How 'bout these old ones? "I came as soon as I heard."
Well.....yeah, I can see that you're here......
 
When my sister died I felt like people simply saying they were sorry was a really nice thing. But I didn't like people to feel uncomfortable (ok it was a little funny to see the big managers come at the same time to tell me they were sorry, because you could just tell they were supporting each other through the awkwardness, ha).

The worst thing said to me was from some friend of hers (I assume it was a friend, there were a lot of people gathered at my brother-in-law's so might have been a friend of his) who made a rather insulting comment about my levity and it being hard to believe I was her sister the way I was acting like that.

I was too young when my uncle died to have an opinion, but my father was still annoyed years later remembering and complaining about the comments after his brother died. As near as I could tell, the comments were along the line of 'don't take it so hard, he's in a better place' and my dad didn't feel they cared about his feelings at all and/or he was having the wrong feelings in their opinion.
The bolded part is why i wish our culture would talk about death and grieving and emotions in general. So people might understand that while we all have the same basic emotions, we will express them in highly individual ways and that's ok. For some levity may help them cope with their grief, at least in public.

Also so more people would understand that they likely experienced the deceased very differently than the the mourner they are addressing. That 'nice old' man or lady they knew as neighbor or member of same church, or senior center might have been a negligent or abusive parent or sibling. They might understand the mourning family might have much more complex feelings about the deceased than they do.
 
I usually start by saying "I'm so sorry. I can't even imagine how you must feel right now" because, honestly, I can't. Then I typically say "You are in my thoughts" and "Please know that I'm here for you if you need me".

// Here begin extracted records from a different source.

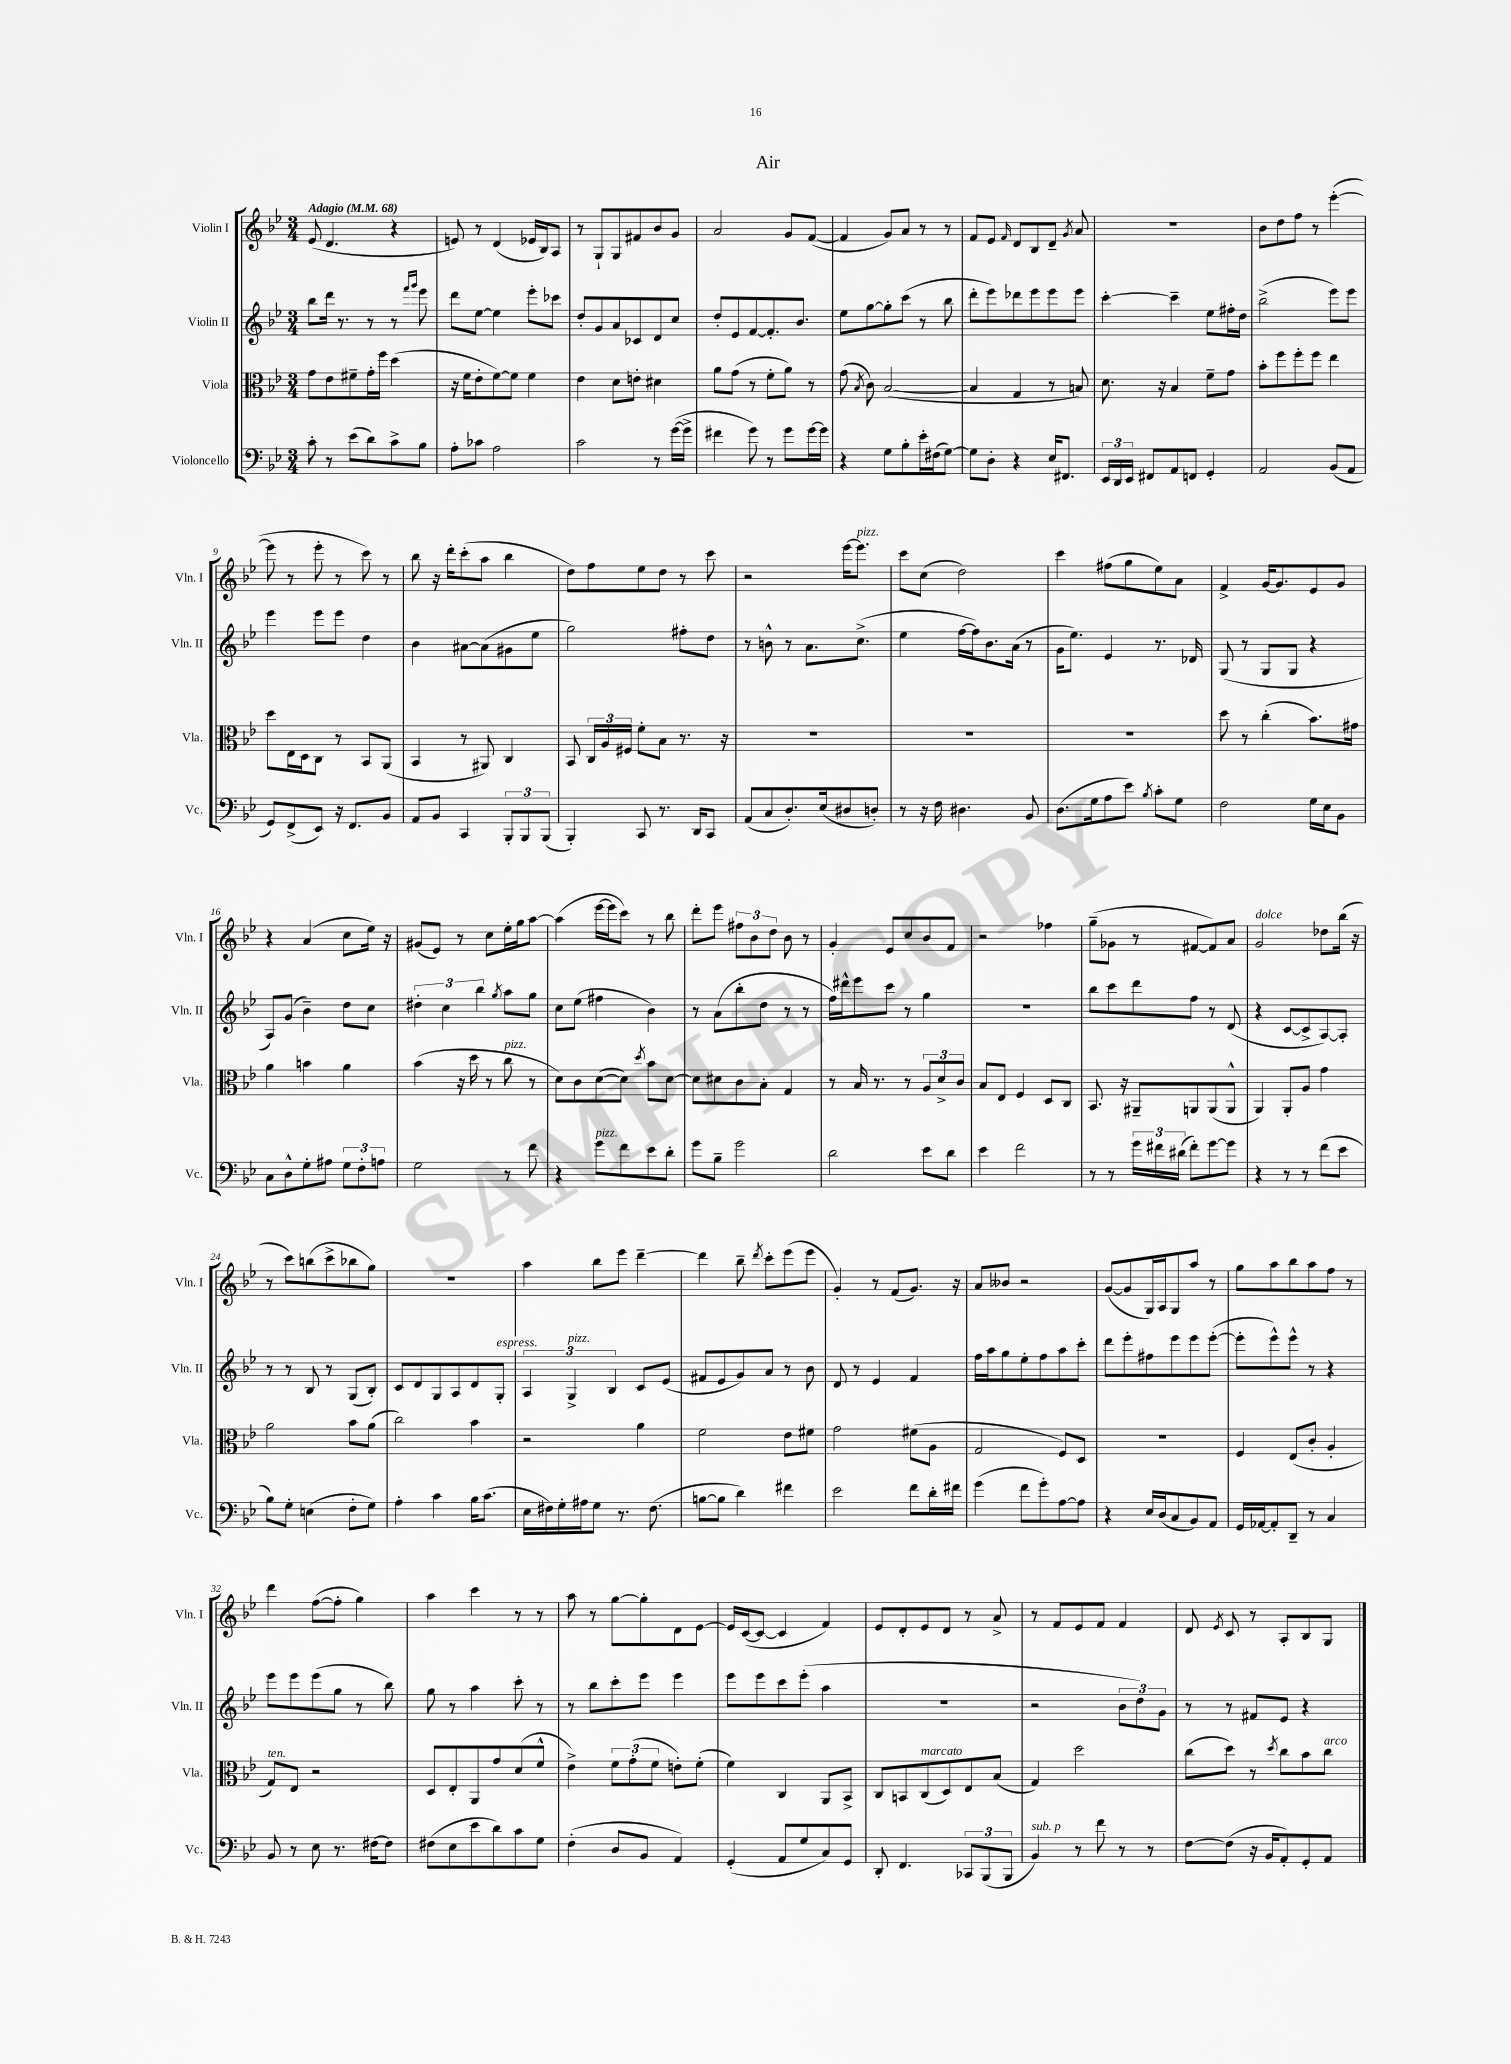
\header { title = "Air" }
<<
\new StaffGroup <<
\new Staff = "s0" \with { instrumentName = "Violin I" shortInstrumentName = "Vln. I" } {
    \clef treble \key bes \major \numericTimeSignature \time 3/4 \tempo "Adagio" 4 = 68
    \autoBeamOff ees'8( d'4. r4 |
    e'8) r8 d'4( ees'16[ bes16) a8] |
    r8 g8[-! g8 fis'8 bes'8 g'8] |
    a'2 g'8[ f'8]~( |
    f'4 g'8[) a'8] r8 r8 |
    f'8[ ees'8] \grace { f'16 } d'8[ bes8 d'8]-- \acciaccatura { g'8 } a'8 |
    R2. |
    bes'8[ d''8 f''8] r8 ees'''4~-.( |
    ees'''8 r8 ees'''8-. r8 c'''8) r8 |
    bes''8 r16 d'''16[-. c'''8-.( a''8] bes''4 |
    d''8[) f''8 ees''8 d''8] r8 c'''8 |
    r2 ees'''16[~ ees'''8.]^\markup { \italic "pizz." } |
    c'''8[ c''8]( d''2) |
    c'''4 fis''8[( g''8 ees''8) a'8] |
    f'4-> g'16[~ g'8. ees'8 g'8] |
    r4 a'4( c''8[ ees''16]) r16 |
    gis'8[( ees'8]) r8 c''8[ ees''16-. g''16 a''8]~ |
    a''4( ees'''16[~ ees'''16 c'''8]) r8 bes''8 |
    d'''8[-. ees'''8] \tuplet 3/2 { fis''8[ bes'8 d''8] } bes'8 r8 |
    g'4-. ees'8[ c''8 bes'8 f'8] |
    r2 fes''4 |
    g''8[--( ges'8] r8 fis'8[~ fis'8) a'8] |
    g'2^\markup { \italic "dolce" } des''8[ bes''16]( r16 |
    r8 c'''8[) b''8( c'''8-> bes''8 g''8]) |
    R2. |
    a''4 bes''8[ ees'''8] d'''4~-- |
    d'''4 bes''8-- \acciaccatura { d'''8 } c'''8[-. ees'''8( ees'''8] |
    g'4-.) r8 f'8[( g'8.]) r16 |
    a'8[ beses'8] r2 |
    g'8[~( g'8 g16) a16 g8 a''8] r8 |
    g''8[ a''8 bes''8 a''8 f''8] r8 |
    d'''4 f''8[~( f''8]-. g''4) |
    a''4 c'''4 r8 r8 |
    a''8 r8 g''8[~ g''8-. d'8 ees'8]~ |
    ees'16[ c'16~( c'8]~ c'4 f'4) |
    ees'8[ d'8-. ees'8 d'8] r8 a'8-> |
    r8 f'8[ ees'8 f'8] f'4 |
    d'8 \acciaccatura { ees'8 } c'8 r8 a8[-. bes8 g8] \bar "|." |
}
\new Staff = "s1" \with { instrumentName = "Violin II" shortInstrumentName = "Vln. II" } {
    \clef treble \key bes \major \numericTimeSignature \time 3/4
    \autoBeamOff bes''8[ d'''16] r8. r8 r8 \grace { f'''16[ g'''16] } ees'''8 |
    d'''8[ ees''8]~ ees''4 ees'''8[-. ces'''8] |
    d''8[-. g'8 a'8 ces'8 d'8 c''8] |
    d''8[-. ees'8 f'8~ f'8.-. bes'8.] |
    ees''8[ g''8~ g''8-. c'''8]( r8 bes''8 |
    d'''8[-. ees'''8) des'''8 ees'''8 ees'''8 ees'''8] |
    c'''4~-. c'''4-- ees''8[ fis''16-. d''16] |
    bes''2->( ees'''8[) ees'''8] |
    ees'''4 ees'''8[ ees'''8] d''4 |
    bes'4 ais'8[~ ais'8( gis'8 ees''8] |
    g''2) fis''8[-. d''8] |
    r8 b'8-^ r8 a'8.[ c''8.]->( |
    ees''4 f''16[~ f''16) bes'8. a'16]( r8 |
    g'16[ ees''8.]) ees'4 r8. des'16 |
    g8( r8 g8[ g8] r4 |
    a8[) g'8]( bes'4--) d''8[ c''8] |
    \tuplet 3/2 { dis''4-. c''4 bes''4 } \acciaccatura { g''8 } a''8[ g''8] |
    c''8[ ees''8]( fis''4 bes'4) |
    r8 a'8[( bes''8-. d''8] r8 r8 |
    f''16[) dis'''16-^ ees'''8 c'''8] r8 g''4 |
    R2. |
    bes''8[ c'''8 d'''8 f''8] r8 d'8( |
    r4 c'8[~ c'8-> a8~) a8]-. |
    r8 r8 bes8 r8 g8[( bes8]-.) |
    c'8[ d'8 g8 a8 d'8 g8]-.^\markup { \italic "espress." } |
    \tuplet 3/2 { a4 g4->^\markup { \italic "pizz." } bes4 } c'8[ ees'8]( |
    fis'8[ ees'8 g'8) a'8] r8 bes'8 |
    d'8 r8 ees'4 f'4 |
    f''16[ a''16 g''8 ees''8-. f''8 a''8 c'''8]-. |
    d'''8[ ees'''8-. fis''8 ees'''8 ees'''8 ees'''8]~-.( |
    ees'''8[-. ees'''8-^) ees'''8]-^ r8 r4 |
    ees'''8[ ees'''8 ees'''8( g''8] r8 bes''8) |
    g''8 r8 a''4 c'''8-. r8 |
    r8 bes''8[ c'''8-. ees'''8] ees'''4 |
    ees'''8[ ees'''8 c'''8 ees'''8]-.( a''4 |
    R2. |
    r2 \tuplet 3/2 { bes'8[ d''8) g'8] } |
    r8 r8 fis'8[ ees'8] r4 \bar "|." |
}
\new Staff = "s2" \with { instrumentName = "Viola" shortInstrumentName = "Vla." } {
    \clef alto \key bes \major \numericTimeSignature \time 3/4
    \autoBeamOff g'8[ ees'8 fis'8-- g'16-. f''16] d''4( |
    r16 f'16[ ees'8-. f'8~) f'8] f'4 |
    ees'4 d'8[ e'8]-. dis'4 |
    a'8[ g'8]( r8 f'8[-. a'8]) r8 |
    g'8( \acciaccatura { bes8 } c'8) bes2~( |
    bes4 g4 r8 b8) |
    d'8. r16 bes4 f'8[-- g'8] |
    bes'8[-. f''8 f''8-. f''8] ees''4 |
    d''8[ ees16 d16 c8] r8 bes,8[ a,8]( |
    bes,4 r8 ais,8) c4 |
    bes,8 \tuplet 3/2 { c16[ a16 fis16] } f'8[-. bes8] r8. r16 |
    R2. |
    R2. |
    R2. |
    d''8 r8 c''4-.( bes'8.[) gis'16] |
    a'4 b'4 a'4 |
    bes'4( r16 d''16 r8 c''8^\markup { \italic "pizz." } r8 |
    d'8[) c'8 d'8~( d'8]) \acciaccatura { d''8 } bes'8[ d'8]~ |
    d'8[ dis'8 c'8 bes8]-. g4 |
    r8 bes16 r8. r8 \tuplet 3/2 { a8[ d'8-> c'8] } |
    bes8[ ees8] f4 d8[ c8] |
    bes,8. r16 ais,8[-- a,8 a,8( a,8]-^ |
    a,4) a,8[-. a8] g'4 |
    a'2 bes'8[ a'8]( |
    c''2) bes'4 |
    r2 a'4 |
    f'2 ees'8[ fis'8] |
    g'2 fis'8[( a8] |
    g2 f8[) d8] |
    R2. |
    f4 ees8[( c'8]-. a4-. |
    g8[^\markup { \italic "ten." }) ees8] r2 |
    d8[ ees8-. a,8 g'8 d'8( f'8]-^ |
    ees'4->) \tuplet 3/2 { f'8[ g'8-.( f'8] } e'8[-.) f'8]-.( |
    f'4) c4 a,8[ bes,8]-> |
    c8[ b,8 c8^\markup { \italic "marcato" }( d8) ees8 bes8]( |
    g4) d''2 |
    c''8[( d''8]) r8 \acciaccatura { d''8 } c''8[ bes'8 c''8]^\markup { \italic "arco" } \bar "|." |
}
\new Staff = "s3" \with { instrumentName = "Violoncello" shortInstrumentName = "Vc." } {
    \clef bass \key bes \major \numericTimeSignature \time 3/4
    \autoBeamOff c'8-. r8 ees'8[( d'8) c'8-> bes8] |
    a8[-. ces'8] a2 |
    c'2 r8 g'16[~( g'16]-> |
    fis'4 g'8) r8 g'8[ g'16~ g'16] |
    r4 g8[ bes8-. ees'16-. fis16( g8]~) |
    g8[ d8]-. r4 ees16[ fis,8.] |
    \tuplet 3/2 { ees,16[ d,16 ees,16] } fis,8[ a,8 f,8] g,4-. |
    a,2 bes,8[( a,8] |
    g,8[) f,8->( ees,8]) r16 f,8.[ bes,8] |
    a,8[ bes,8] c,4 \tuplet 3/2 { bes,,8[-. bes,,8 bes,,8]( } |
    bes,,4-.) c,8 r8. d,16[ c,8] |
    a,8[( c8 d8.-.) ees16( dis8 d8]-.) |
    r8 r16 f16 dis4. bes,8 |
    d8.[( g16 a8 ees'8]) \acciaccatura { bes8 } c'8[-. g8] |
    f2 g16[ ees16 bes,8] |
    c8[ d8-^ g8-. ais8] \tuplet 3/2 { g8[ f8-. a8] } |
    g2 r8 f'8 |
    r4 g'8[^\markup { \italic "pizz." } f'8 ees'8 d'8]-. |
    g'8[ bes8]-- g'2 |
    d'2 ees'8[ d'8] |
    ees'4 f'2 |
    r8 r8 \tuplet 3/2 { g'16[ fis'16 dis'16]( } fis'8[-.) g'8~ g'8] |
    r4 r8 r8 f'8[( ees'8] |
    bes8[) g8]-. e4( f8[-. g8]) |
    a4-. c'4 bes16[ c'8.]( |
    ees16[ fis16) g16-. ais16 g8] r8. fis8.( |
    b8[~ b8] d'4) fis'4 |
    ees'2 f'8[ d'16-. fis'16] |
    g'4( f'8[ g'8-.) a8~ a8] |
    r4 ees16[ d16( c8 bes,8) a,8] |
    g,16[ aes,16~ aes,8-. d,8]-- r8 c4 |
    bes,8 r8 ees8 r8. fis16[~ fis8] |
    fis8[( ees8 ees'8 d'8) c'8 g8] |
    f4-.( d8[ bes,8] a,4) |
    g,4-.( a,8[ g8 c8) g,8] |
    d,8-. f,4. \tuplet 3/2 { ces,8[ bes,,8( bes,,8] } |
    bes,4^\markup { \italic "sub. p" }) r8 f'8 r8 r8 |
    f8[~ f8]( r16 bes,16[ a,8-.) g,8-. a,8] \bar "|." |
}
>>
>>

One of my close friends in her early 50's recently lost her partner of 10 years due to a medical condition that ended his life in a matter of a few months. My Hubby and I called her and listened to her reminisce about their time together and discuss the plans they made when he was diagnosed. We also made sure we allowed her to have a good cry as she spoke. We said very little. It was her time to grieve and just know that we cared.
Yes, sometimes mourners need someone who will be there emotionally. Let them share memories and cry.
 
At my mother's memorial service two young co-workers of hers were sharing classic anecdotes about Mom's physical strength and sense of humor. They got the giggles, then noticing me they apologized. I told them there was no need-- that she'd be tickled they would remember her that way.
I sure hope whoever does a gig for me, it'll be at an eatery, or just at our place, and whip out the old albums, and really yuck it up.

We did that for Dad.....after sitting thru his morose funeral

Good times

Good memories
 
I usually say "I'm so sorry", and say "if you need anything, I'm here". A big hug says a lot too.

I'd prefer my family to throw a party to celebrate my life .. no crying, please. Play my favourite songs, eat,
dance, laugh and have fun remembering some of the goofy stuff I've said and done.
 
At my father in laws funeral,, I stood up & addressed his children with a message I thought would help them.
I never heard him say ," I love you " to his kids.

" Your father would often tell me how proud he was of all of you ."
To his wife I said, "You were the peach of his eye. That you were the best one of your family."